The men’s basketball team’s woes continued this weekend as the Red (3-16, 0-6 Ivy) went on the road and lost a pair of games to Ivy League powers Penn (15-5, 2-2 Ivy) and Princeton (9-7, 4-0 Ivy).
On Friday night, the Quakers’ big trio of scorers, juniors Ugonna Onyekwe, Andrew Toole, and Koko Archibong, each reached double figures as Penn outscored Cornell, 75-63. The bulk of the damage was done in the first half. The Red trailed going into the break, 32-21 and shot a dismal 20.8 percent from the field.
Cornell was able to find its offense in the second half, shooting 50 percent including 55.6 percent from 3-point range. The Red even tied the contest, 36-36, with 15 minutes remaining. But Penn turned up its scoring as well, and a 42-point half wasn’t enough for the Red.

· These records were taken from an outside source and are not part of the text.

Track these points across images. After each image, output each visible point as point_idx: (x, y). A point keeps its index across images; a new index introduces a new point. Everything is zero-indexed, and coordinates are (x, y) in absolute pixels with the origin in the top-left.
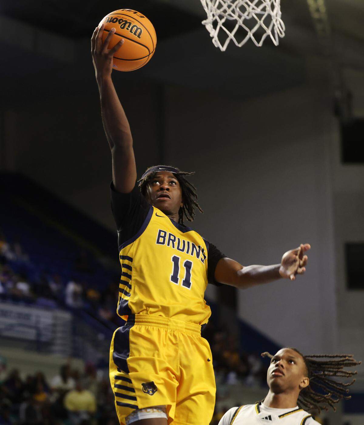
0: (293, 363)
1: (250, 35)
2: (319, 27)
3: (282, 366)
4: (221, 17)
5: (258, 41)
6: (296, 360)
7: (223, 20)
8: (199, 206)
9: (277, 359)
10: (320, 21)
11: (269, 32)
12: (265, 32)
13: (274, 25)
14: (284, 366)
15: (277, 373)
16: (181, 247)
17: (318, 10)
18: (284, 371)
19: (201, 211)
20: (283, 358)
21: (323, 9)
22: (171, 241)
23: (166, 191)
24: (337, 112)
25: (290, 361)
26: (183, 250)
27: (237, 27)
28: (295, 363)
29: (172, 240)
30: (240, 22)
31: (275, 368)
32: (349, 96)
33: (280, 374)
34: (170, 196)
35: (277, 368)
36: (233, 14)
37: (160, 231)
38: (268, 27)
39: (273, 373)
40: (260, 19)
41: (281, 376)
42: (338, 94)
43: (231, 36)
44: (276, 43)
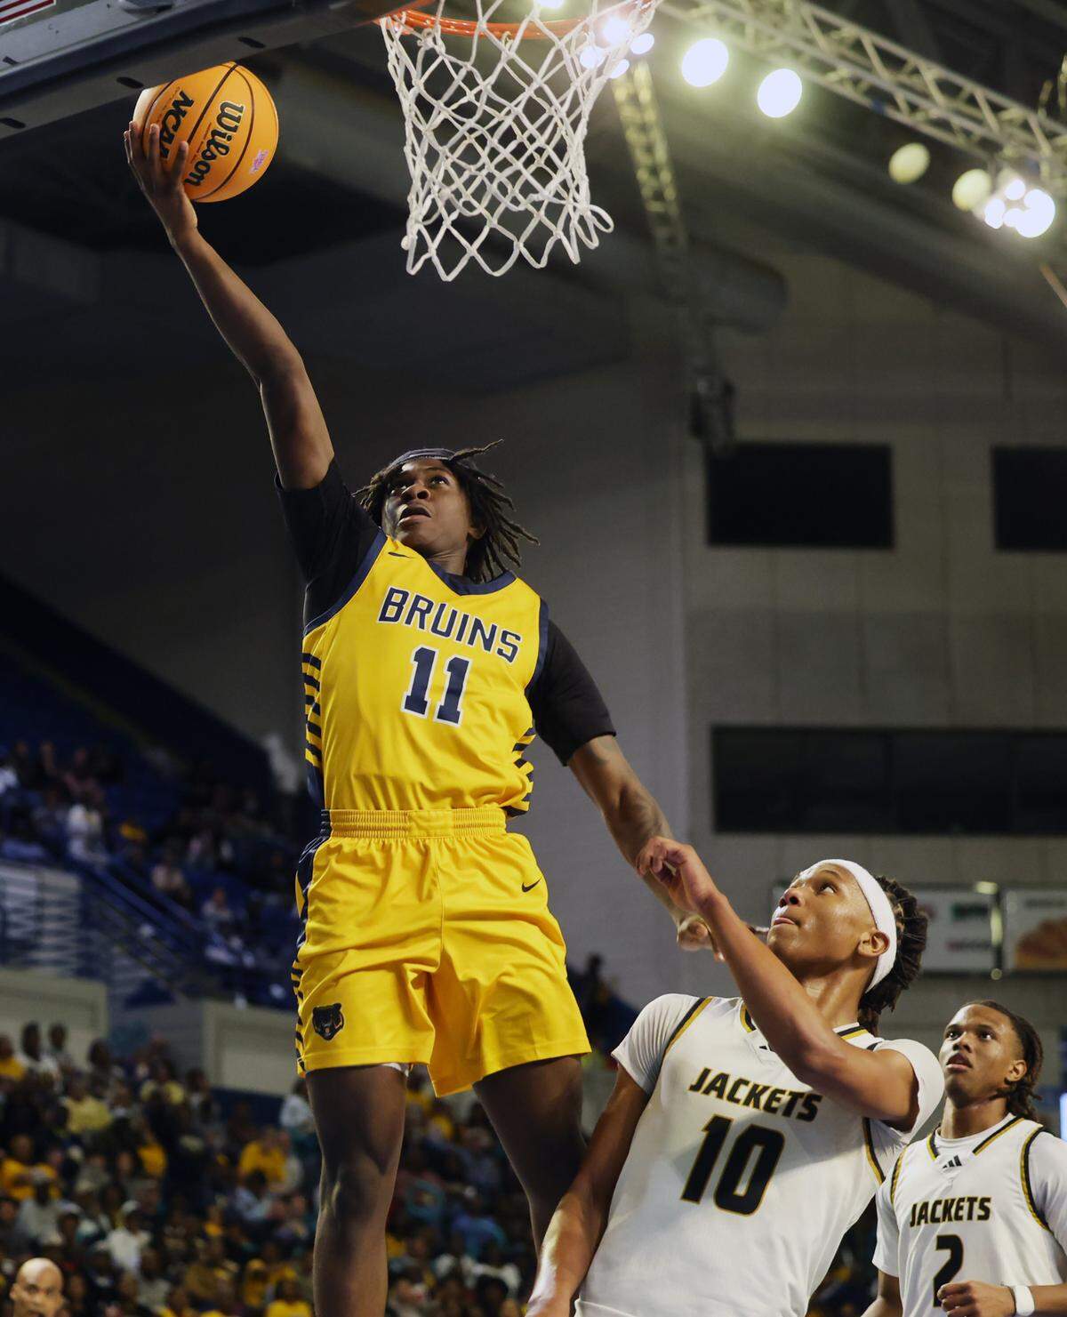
0: (988, 1036)
2: (661, 233)
3: (967, 1047)
4: (450, 208)
6: (996, 1030)
7: (454, 216)
8: (523, 529)
9: (957, 1031)
10: (664, 219)
11: (558, 233)
12: (550, 234)
13: (568, 218)
14: (971, 1046)
15: (956, 1066)
16: (442, 627)
17: (659, 195)
18: (972, 1057)
19: (530, 539)
20: (967, 1028)
21: (670, 193)
22: (417, 614)
23: (417, 499)
24: (699, 427)
25: (982, 1033)
26: (447, 634)
27: (486, 231)
28: (994, 1037)
29: (421, 608)
30: (493, 222)
31: (953, 1053)
32: (728, 390)
33: (963, 1067)
34: (427, 510)
35: (956, 1052)
36: (474, 203)
37: (393, 591)
38: (555, 223)
39: (950, 1066)
40: (538, 210)
41: (965, 1071)
42: (702, 386)
43: (472, 250)
44: (575, 258)
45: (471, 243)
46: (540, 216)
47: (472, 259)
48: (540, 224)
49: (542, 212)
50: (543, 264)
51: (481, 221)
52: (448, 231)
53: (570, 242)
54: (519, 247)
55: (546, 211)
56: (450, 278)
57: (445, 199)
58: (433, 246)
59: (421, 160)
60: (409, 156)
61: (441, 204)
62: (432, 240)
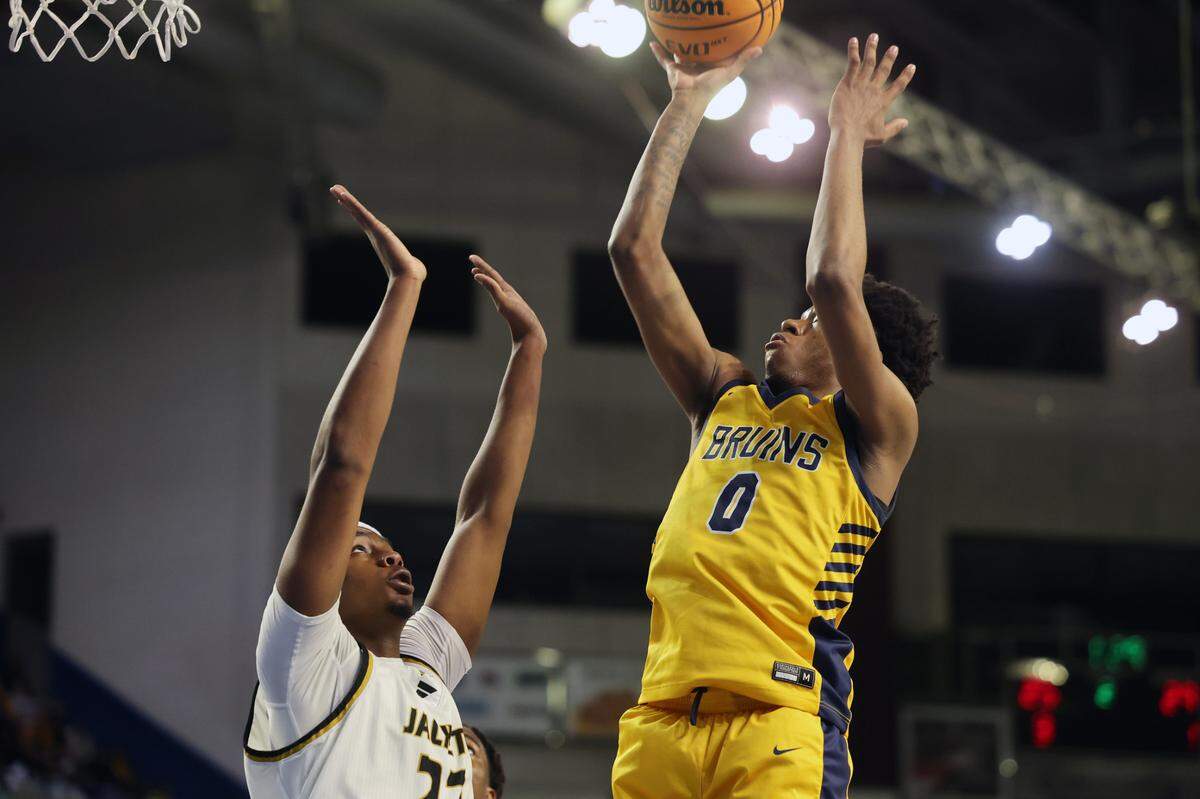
11: (153, 28)
12: (146, 28)
13: (165, 16)
30: (93, 9)
40: (137, 4)
43: (70, 32)
44: (165, 56)
45: (69, 26)
46: (139, 9)
47: (69, 41)
49: (141, 6)
50: (133, 56)
51: (81, 7)
52: (43, 13)
54: (114, 34)
55: (145, 6)
56: (50, 58)
58: (32, 24)
62: (30, 19)
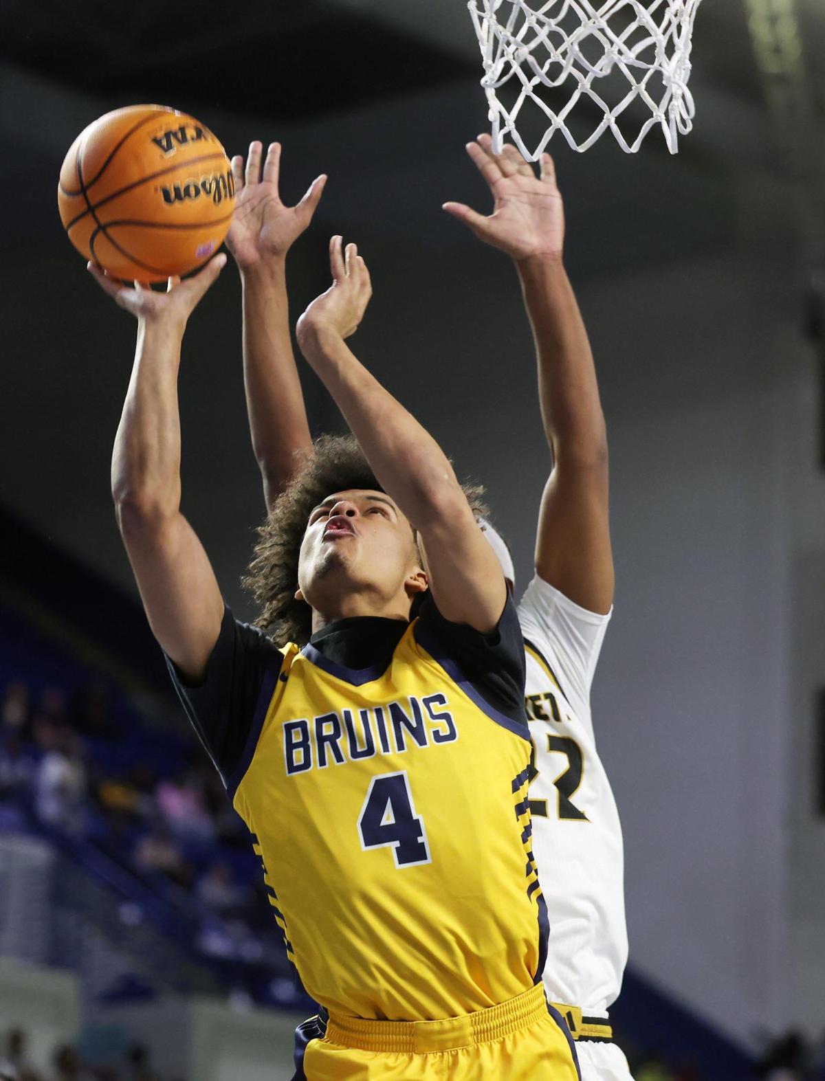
1: (609, 120)
2: (777, 97)
5: (630, 140)
7: (536, 81)
10: (782, 79)
11: (658, 115)
12: (648, 114)
13: (670, 102)
17: (777, 50)
27: (576, 96)
30: (585, 85)
38: (658, 103)
40: (639, 80)
43: (558, 121)
44: (673, 147)
45: (557, 113)
46: (640, 88)
47: (558, 132)
48: (638, 99)
49: (643, 85)
50: (635, 148)
51: (572, 83)
52: (528, 98)
53: (668, 125)
55: (647, 84)
57: (522, 59)
58: (511, 118)
59: (491, 17)
60: (475, 13)
61: (516, 68)
62: (509, 111)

“I was very pleased with our effort, we played fairly well for most of the game against a very talented Penn team,” head coach Steve Donahue remarked. “On the road, we show we can do it for stretches but we haven’t been able to do it for 40 minutes.”
Senior co-captain Wallace Prather led all scorers with a season-high 26 points, and his backcourt mate, sophomore Ka’Ron Barnes, added 13 to the cause. Barnes grabbed five rebounds, and Prather recorded a career-best five steals in the contest.
“Wallace played very well in the Penn game, he made a lot of shots, he did a lot of things that put us in a position to win,” Donahue praised.
For Penn, Onyekwe and Toole pulled down a game-high six boards apiece, and Toole had five assists on the night.
While the Quakers dominated Cornell on the glass, out-rebounding the Red 38-27, Cornell came closer in the rebound column to the Tigers on Saturday night, trailing 32-30.
The problem for the Red in the 60-38 loss to Princeton was not the rebounding. Cornell had extreme difficulty getting on the scoreboard, and its first half troubles carried into the Princeton game in a big way. At halftime, the Red was behind by a 23-point margin, having scored just nine points, a season low for a half. Cornell couldn’t hit a field goal in the first 12:20 and only managed to shoot 2-for-18 from the field in the first half. Meanwhile, the Tigers’ Ray Robins scored 18 points in the half, outscoring the Red on his own.
“We just didn’t get it done in the first half, and we just weren’t ready to go in the beginning of those games,” Donahue said of Cornell’s slow starts.
Robins finished with a career-high 28 points, and he was the only player in double figures in the contest. Cornell junior Randy Gabler and freshman King Ogbogu each had seven points, a career-high for Ogbogu. His classmate, Steve Cobb, tallied a career-high six rebounds. Princeton’s Kyle Wente notched seven rebounds, a game high, and Tigers guard Ahmed El-Nokali paced all players with five assists.
The Tigers, who entered the weekend as the only unbeaten team in the Ancient Eight, kept their conference record perfect and stayed atop the standings. Cornell, at 0-6 in the league, is tied with Dartmouth for last place. The Red and Green will lock horns on Friday night at Newman Arena.
The two losses extended a few streaks for the Red. Cornell has now dropped six straight games, having won last against Army on Jan. 5. The losses were the 14th and 15th consecutive road defeats, and eighth and ninth losses in a row to Ivy teams on the road. In addition, the Penn loss was the Red’s 13th straight defeat at the Palestra, a streak dating back to 1989. The Princeton loss was Cornell’s 17th straight loss at Jadwin Gym.
Cornell has already faced four of the top five teams in the league on the road. Now that the Red has the toughest portion of its schedule behind it, the team
can focus on the last eight games in the schedule. Donahue’s squad, which has a majority of freshmen, is still learning the ropes of Ivy League hoops.
“I do feel in stretches we improve, and unfortunately we’re playing some experienced basketball teams. The league is very good,” he said. “We’re just not good enough to win on the road. We have six out of eight at home and hopefully we can show how much we’ve improved.”